DFT calculation of electronic structures

All electronic structure calculations were performed using the Vienna ab initio simulation package (VASP)40,41. The exchange-correlation energy was described by the revised Perdew-Burke-Ernzerhof (RPBE) exchange functional42,43. The electronic wave functions were expanded in the plane-wave basis set with a kinetic energy cutoff of 520 eV. The effect of the core electrons was modeled by projector augmented-wave (PAW) potentials44. The Brillouin zone was sampled using a Monkhorst-Pack k-point mesh, and the k-point sampling was set to 8 × 8 × 8 for bulk structures and 4 × 4 × 1 for slab structures.

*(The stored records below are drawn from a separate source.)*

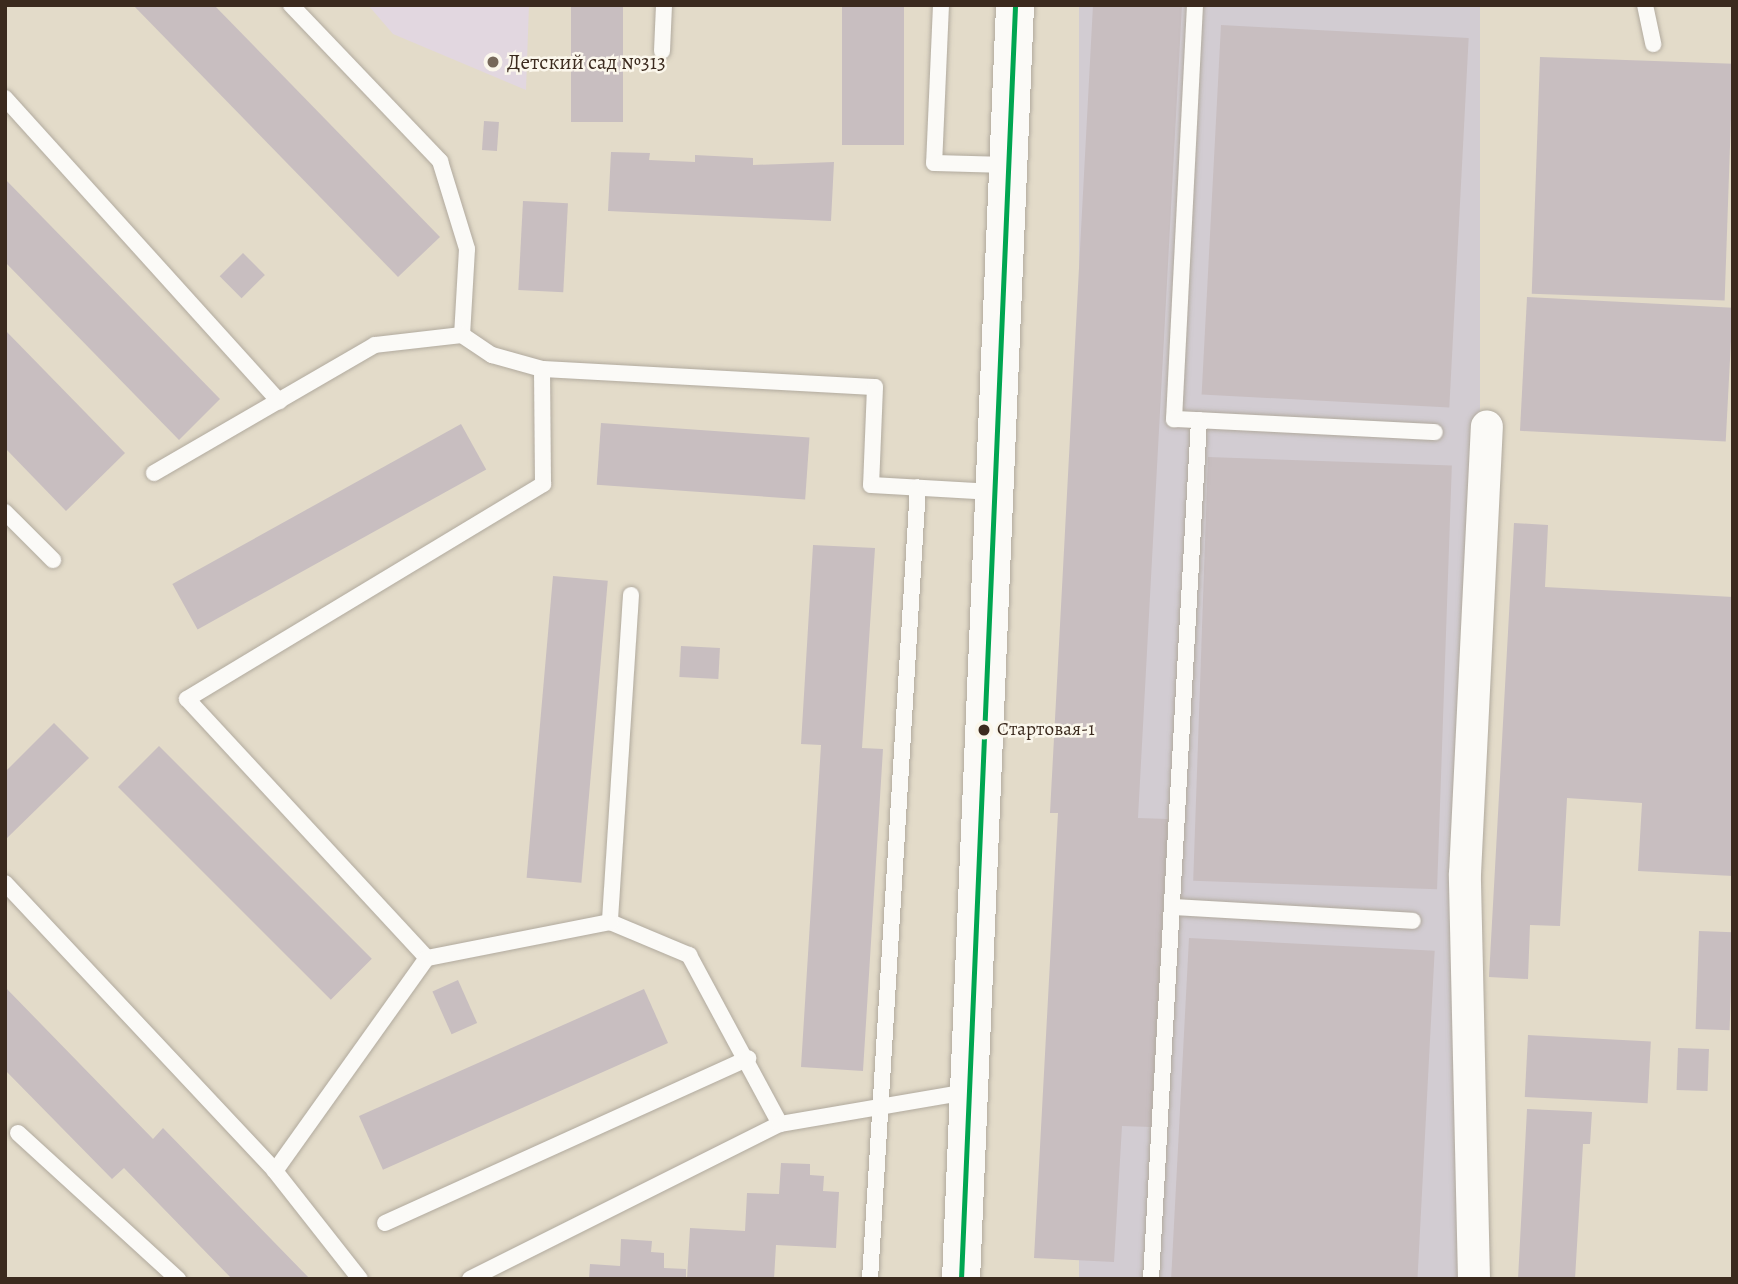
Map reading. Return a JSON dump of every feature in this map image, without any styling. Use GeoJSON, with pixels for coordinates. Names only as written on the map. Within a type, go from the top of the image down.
{"type":"FeatureCollection","features":[{"type":"Feature","properties":{"kind":"street"},"geometry":{"type":"LineString","coordinates":[[961,1279],[1015,5]]}},
{"type":"Feature","properties":{"kind":"street"},"geometry":{"type":"LineString","coordinates":[[1474,1279],[1465,874],[1487,427]]}},
{"type":"Feature","properties":{"kind":"lane"},"geometry":{"type":"LineString","coordinates":[[291,5],[440,161],[467,249],[462,335]]}},
{"type":"Feature","properties":{"kind":"lane"},"geometry":{"type":"LineString","coordinates":[[662,51],[664,5]]}},
{"type":"Feature","properties":{"kind":"lane"},"geometry":{"type":"LineString","coordinates":[[941,5],[934,163],[1008,166]]}},
{"type":"Feature","properties":{"kind":"lane"},"geometry":{"type":"LineString","coordinates":[[1195,5],[1174,419],[1436,432]]}},
{"type":"Feature","properties":{"kind":"lane"},"geometry":{"type":"LineString","coordinates":[[1646,5],[1653,44]]}},
{"type":"Feature","properties":{"kind":"lane"},"geometry":{"type":"LineString","coordinates":[[5,98],[279,401]]}},
{"type":"Feature","properties":{"kind":"lane"},"geometry":{"type":"LineString","coordinates":[[154,473],[376,345],[462,335],[492,355],[542,369],[875,387],[871,485],[994,492]]}},
{"type":"Feature","properties":{"kind":"lane"},"geometry":{"type":"LineString","coordinates":[[427,958],[187,699],[543,484],[542,369]]}},
{"type":"Feature","properties":{"kind":"lane"},"geometry":{"type":"LineString","coordinates":[[1151,1279],[1199,421]]}},
{"type":"Feature","properties":{"kind":"lane"},"geometry":{"type":"LineString","coordinates":[[870,1279],[878,1107],[918,488]]}},
{"type":"Feature","properties":{"kind":"lane"},"geometry":{"type":"LineString","coordinates":[[5,512],[53,560]]}},
{"type":"Feature","properties":{"kind":"lane"},"geometry":{"type":"LineString","coordinates":[[610,922],[631,595]]}},
{"type":"Feature","properties":{"kind":"lane"},"geometry":{"type":"LineString","coordinates":[[5,883],[275,1171],[360,1279]]}},
{"type":"Feature","properties":{"kind":"lane"},"geometry":{"type":"LineString","coordinates":[[1173,908],[1413,921]]}},
{"type":"Feature","properties":{"kind":"lane"},"geometry":{"type":"LineString","coordinates":[[275,1171],[427,958],[610,922],[689,955],[748,1058],[780,1124]]}},
{"type":"Feature","properties":{"kind":"lane"},"geometry":{"type":"LineString","coordinates":[[385,1223],[748,1058]]}},
{"type":"Feature","properties":{"kind":"lane"},"geometry":{"type":"LineString","coordinates":[[470,1279],[780,1124],[968,1092]]}},
{"type":"Feature","properties":{"kind":"lane"},"geometry":{"type":"LineString","coordinates":[[18,1133],[177,1279]]}},
{"type":"Feature","properties":{"kind":"shaded area","name":"Детский сад №313"},"geometry":{"type":"Polygon","coordinates":[[[368,5],[529,5],[526,90],[393,34],[368,5]]]}},
{"type":"Feature","properties":{"kind":"shaded area"},"geometry":{"type":"Polygon","coordinates":[[[1079,5],[1480,5],[1480,1279],[1079,1279],[1079,5]]]}},
{"type":"Feature","properties":{"kind":"building"},"geometry":{"type":"Polygon","coordinates":[[[133,5],[214,5],[440,237],[398,277],[133,5]]]}},
{"type":"Feature","properties":{"kind":"building"},"geometry":{"type":"Polygon","coordinates":[[[571,5],[623,5],[623,122],[571,122],[571,5]]]}},
{"type":"Feature","properties":{"kind":"building"},"geometry":{"type":"Polygon","coordinates":[[[842,5],[904,5],[904,145],[842,145],[842,5]]]}},
{"type":"Feature","properties":{"kind":"building"},"geometry":{"type":"Polygon","coordinates":[[[1093,5],[1182,5],[1138,818],[1168,819],[1151,1127],[1122,1126],[1114,1262],[1034,1258],[1058,813],[1050,813],[1093,5]]]}},
{"type":"Feature","properties":{"kind":"building"},"geometry":{"type":"Polygon","coordinates":[[[1221,25],[1469,38],[1449,407],[1202,394],[1221,25]]]}},
{"type":"Feature","properties":{"kind":"building"},"geometry":{"type":"Polygon","coordinates":[[[1540,57],[1733,64],[1725,301],[1532,294],[1540,57]]]}},
{"type":"Feature","properties":{"kind":"building"},"geometry":{"type":"Polygon","coordinates":[[[484,121],[499,122],[497,151],[482,150],[484,121]]]}},
{"type":"Feature","properties":{"kind":"building"},"geometry":{"type":"Polygon","coordinates":[[[611,152],[650,153],[649,160],[695,162],[695,155],[753,158],[753,165],[834,162],[831,221],[608,211],[611,152]]]}},
{"type":"Feature","properties":{"kind":"building"},"geometry":{"type":"Polygon","coordinates":[[[5,179],[220,399],[179,440],[5,262],[5,179]]]}},
{"type":"Feature","properties":{"kind":"building"},"geometry":{"type":"Polygon","coordinates":[[[523,201],[568,203],[563,292],[518,290],[523,201]]]}},
{"type":"Feature","properties":{"kind":"building"},"geometry":{"type":"Polygon","coordinates":[[[243,253],[265,275],[242,298],[220,276],[243,253]]]}},
{"type":"Feature","properties":{"kind":"building"},"geometry":{"type":"Polygon","coordinates":[[[1527,297],[1733,308],[1726,442],[1520,431],[1527,297]]]}},
{"type":"Feature","properties":{"kind":"building"},"geometry":{"type":"Polygon","coordinates":[[[5,330],[125,453],[66,511],[5,448],[5,330]]]}},
{"type":"Feature","properties":{"kind":"building"},"geometry":{"type":"Polygon","coordinates":[[[601,423],[809,438],[805,499],[597,485],[601,423]]]}},
{"type":"Feature","properties":{"kind":"building"},"geometry":{"type":"Polygon","coordinates":[[[461,424],[486,469],[198,629],[172,584],[461,424]]]}},
{"type":"Feature","properties":{"kind":"building"},"geometry":{"type":"Polygon","coordinates":[[[1208,457],[1452,466],[1437,889],[1193,881],[1208,457]]]}},
{"type":"Feature","properties":{"kind":"building"},"geometry":{"type":"Polygon","coordinates":[[[1514,523],[1548,525],[1545,587],[1733,597],[1733,876],[1638,871],[1642,803],[1567,798],[1560,926],[1530,925],[1528,979],[1489,977],[1514,523]]]}},
{"type":"Feature","properties":{"kind":"building"},"geometry":{"type":"Polygon","coordinates":[[[813,545],[875,548],[862,748],[883,749],[863,1071],[801,1067],[821,745],[801,744],[813,545]]]}},
{"type":"Feature","properties":{"kind":"building"},"geometry":{"type":"Polygon","coordinates":[[[553,576],[608,581],[581,883],[527,878],[553,576]]]}},
{"type":"Feature","properties":{"kind":"building"},"geometry":{"type":"Polygon","coordinates":[[[681,646],[720,648],[718,679],[679,677],[681,646]]]}},
{"type":"Feature","properties":{"kind":"building"},"geometry":{"type":"Polygon","coordinates":[[[54,723],[89,758],[5,840],[5,772],[54,723]]]}},
{"type":"Feature","properties":{"kind":"building"},"geometry":{"type":"Polygon","coordinates":[[[159,746],[372,959],[331,1000],[118,787],[159,746]]]}},
{"type":"Feature","properties":{"kind":"building"},"geometry":{"type":"Polygon","coordinates":[[[1699,931],[1733,932],[1730,1030],[1696,1029],[1699,931]]]}},
{"type":"Feature","properties":{"kind":"building"},"geometry":{"type":"Polygon","coordinates":[[[1189,938],[1435,951],[1417,1279],[1171,1279],[1189,938]]]}},
{"type":"Feature","properties":{"kind":"building"},"geometry":{"type":"Polygon","coordinates":[[[458,980],[477,1023],[452,1034],[432,991],[458,980]]]}},
{"type":"Feature","properties":{"kind":"building"},"geometry":{"type":"Polygon","coordinates":[[[5,987],[153,1139],[163,1128],[310,1279],[232,1279],[124,1168],[112,1179],[5,1070],[5,987]]]}},
{"type":"Feature","properties":{"kind":"building"},"geometry":{"type":"Polygon","coordinates":[[[644,989],[668,1043],[383,1170],[359,1116],[644,989]]]}},
{"type":"Feature","properties":{"kind":"building"},"geometry":{"type":"Polygon","coordinates":[[[1528,1035],[1651,1041],[1648,1103],[1525,1097],[1528,1035]]]}},
{"type":"Feature","properties":{"kind":"building"},"geometry":{"type":"Polygon","coordinates":[[[1678,1048],[1709,1049],[1708,1091],[1677,1090],[1678,1048]]]}},
{"type":"Feature","properties":{"kind":"building"},"geometry":{"type":"Polygon","coordinates":[[[1527,1109],[1592,1112],[1590,1144],[1583,1144],[1575,1279],[1518,1279],[1527,1109]]]}},
{"type":"Feature","properties":{"kind":"building"},"geometry":{"type":"Polygon","coordinates":[[[781,1163],[810,1164],[810,1175],[824,1176],[823,1191],[839,1192],[836,1248],[776,1245],[774,1279],[687,1279],[690,1228],[745,1231],[747,1193],[779,1194],[781,1163]]]}},
{"type":"Feature","properties":{"kind":"building"},"geometry":{"type":"Polygon","coordinates":[[[621,1239],[652,1241],[651,1252],[664,1253],[664,1268],[686,1269],[686,1279],[589,1279],[590,1264],[620,1266],[621,1239]]]}},
{"type":"Feature","properties":{"kind":"transit line"},"geometry":{"type":"LineString","coordinates":[[961,1279],[1015,5]]}},
{"type":"Feature","properties":{"kind":"place","name":"Детский сад №313"},"geometry":{"type":"Point","coordinates":[493,62]}},
{"type":"Feature","properties":{"kind":"place","name":"Стартовая-1"},"geometry":{"type":"Point","coordinates":[984,730]}}]}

The bulk crystal structures were modeled using a 2 × 2 × 2 supercell (e.g., fcc: 32 atoms and bcc: 16 atoms), and the slab crystal structures were simulated periodically with four layer cells. In slab structures calculations, a large vacuum spacing >15 Å was used to prevent inter-slab interactions, and the top most surface layer and sub-surface layer of the computational cell were geometrically relaxed such that the maximum force on each atom was less than 0.05 eV Å−1. Their DOS patterns were obtained after a geometry optimization process. We focused on the local DOS of the d orbitals in metals for simplicity, and every DOS normalized by the number of atoms in a periodic system was described as DOS = f (E − Ef), where E − Ef is the relative energy shift from the Fermi level (Ef). In addition, during the DFT calculations, we turned on the spin polarization effect to consider the magnetic properties of the metals. In representing the DOS patterns via our learning model, we applied our model separately for the up spin and the down spin.

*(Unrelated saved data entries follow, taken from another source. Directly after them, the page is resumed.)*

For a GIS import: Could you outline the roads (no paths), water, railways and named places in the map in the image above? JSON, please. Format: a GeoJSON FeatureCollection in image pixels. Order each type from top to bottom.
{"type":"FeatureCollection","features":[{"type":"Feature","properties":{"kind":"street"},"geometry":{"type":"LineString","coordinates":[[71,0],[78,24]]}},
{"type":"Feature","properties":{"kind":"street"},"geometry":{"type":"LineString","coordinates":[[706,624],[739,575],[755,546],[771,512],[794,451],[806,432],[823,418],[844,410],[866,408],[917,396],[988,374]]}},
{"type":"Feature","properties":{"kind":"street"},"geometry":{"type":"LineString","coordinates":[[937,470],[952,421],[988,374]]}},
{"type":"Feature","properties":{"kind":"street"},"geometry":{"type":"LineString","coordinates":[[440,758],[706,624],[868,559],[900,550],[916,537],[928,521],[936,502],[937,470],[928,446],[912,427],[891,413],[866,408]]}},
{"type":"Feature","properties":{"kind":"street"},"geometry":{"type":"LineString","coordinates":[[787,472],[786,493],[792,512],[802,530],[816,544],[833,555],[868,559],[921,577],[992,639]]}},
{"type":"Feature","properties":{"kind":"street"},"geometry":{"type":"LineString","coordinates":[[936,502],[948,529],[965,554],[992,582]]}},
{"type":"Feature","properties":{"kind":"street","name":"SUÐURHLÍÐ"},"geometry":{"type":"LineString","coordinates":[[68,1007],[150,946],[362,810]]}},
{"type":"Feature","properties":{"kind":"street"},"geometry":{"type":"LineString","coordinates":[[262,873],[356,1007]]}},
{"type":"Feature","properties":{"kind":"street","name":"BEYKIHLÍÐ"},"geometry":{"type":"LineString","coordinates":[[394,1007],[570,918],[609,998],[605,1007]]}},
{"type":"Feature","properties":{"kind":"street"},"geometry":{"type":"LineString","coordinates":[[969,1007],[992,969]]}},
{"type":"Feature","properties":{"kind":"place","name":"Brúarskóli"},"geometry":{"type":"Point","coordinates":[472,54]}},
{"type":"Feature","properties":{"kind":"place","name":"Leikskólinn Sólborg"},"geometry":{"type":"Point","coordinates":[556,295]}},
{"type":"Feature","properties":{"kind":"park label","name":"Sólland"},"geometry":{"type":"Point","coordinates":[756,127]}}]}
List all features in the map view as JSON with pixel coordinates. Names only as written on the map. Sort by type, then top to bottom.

Pattern similarity calculation

The pattern similarity of our learning model was calculated through a comparison with the DFT results, in which the l2-norm was used. The pattern similarity σ is defined as follows:

$${\rm{\sigma }}=1-\frac{\sqrt{{\sum }_{m=1}^{M}{|{\rm{\rho }}^{\prime} ({E}_{m})-{\rm{\rho }}({E}_{m})|}^{2}}}{\sqrt{{\sum }_{m=1}^{M}{|{\rm{\rho }}({E}_{m})|}^{2}}}$$

where ρ′ and ρ are the DOS patterns obtained by our learning method and calculated by the DFT method, respectively. When σ is closer to 1, our method becomes more accurate.